The European Central Bank reported that money supply growth (M3) in the euro area decelerated further in October, dropping to an annual rate of 1.4% – the slowest pace of increase in two years – well below the ECB’s 4.5% reference target. The flow of credit to the private sector dropped by 1.7% yoy (adjusted for securitization and sales), down from 1.6% in September.

While the credit impulse to households remains low but positive (0.1% yoy), the fall of credit to corporates (-3.7% yoy) confirms that we are heading towards a creditless recovery, where investment will not be an engine of growth. Of note, the picture is once again one of fragmentation. While the French corporate sector proved rather resilient to credit crunch, the total amount of loans to corporates plunged by 5.7% yoy in Italy, 6.6% in Portugal, and 19.3% in Spain.
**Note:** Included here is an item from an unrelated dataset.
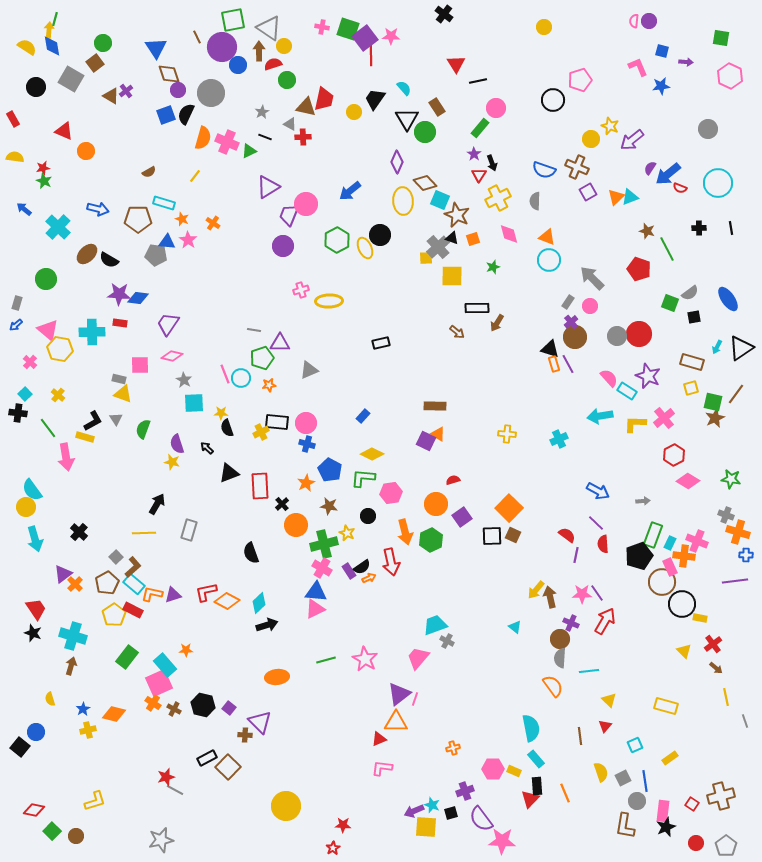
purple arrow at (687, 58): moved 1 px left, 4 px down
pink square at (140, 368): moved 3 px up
Buzzzz, wrong. In a Keynesian world there is no such thing as a creditless recovery: something Goldman’s operative in the ECB knows well, and why the ECB may truly use the nuclear option, and opt for negative deposit rates probably after a conditional LTRO or another 15 bps repo rate cut, but potentially as soon in the next month or two, as it has tried everything else, aside from outright QE, which however would mostly benefit Germany’s asset holders and do nothing to stimulate credit growth (see the US for 5 years worth of proof).
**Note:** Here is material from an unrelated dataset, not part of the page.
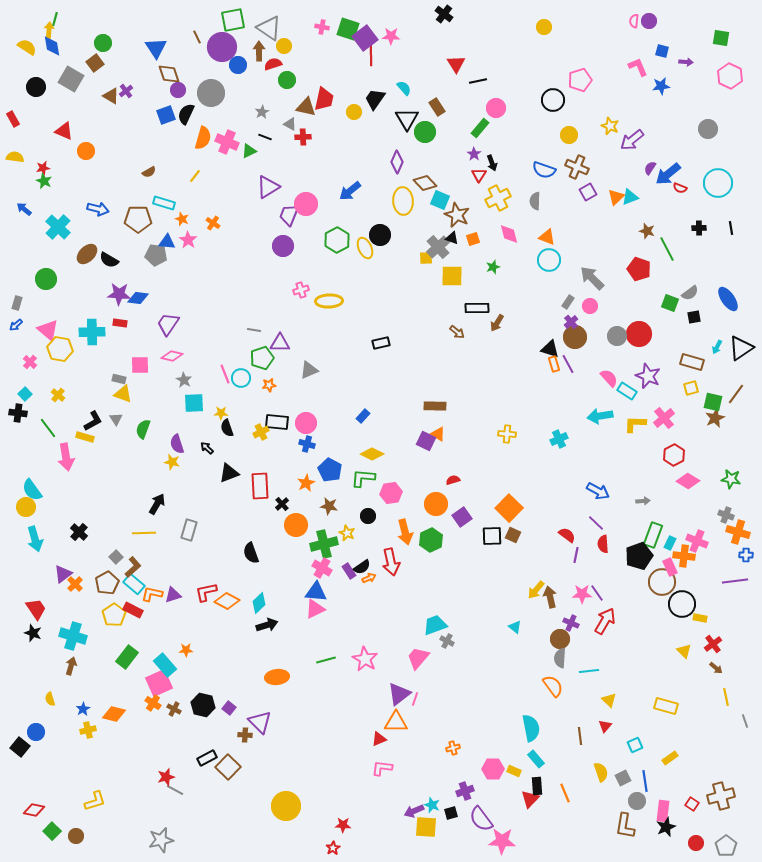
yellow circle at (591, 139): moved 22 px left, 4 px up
As for the European fragmentation in the loan creation department, our condolences to Spain because no amount of employment data falsification or Rajoy propaganda can undo the devastation left from an ongoing 20% crash in credit creation.

And the punchline:

In conclusion, even SocGen is now pessimistic that anything the ECB does will have much of an impact on the credit implosion that is Europe: "Yet, it is not clear to us how a movement in overnight deposits would be such as to stimulate investment. What we rather see is that the flow of credit remains negative, which suggests that the strong recovery in investment everyone expects is unlikely to happen for, at least, six to nine more months."

How surprising: "everyone" as usual has zero understanding of how money and credit creation truly work, and just regurgitates whatever the guy next door has said. Alas, that will not help Draghi in his fight against monetary zombocalypse.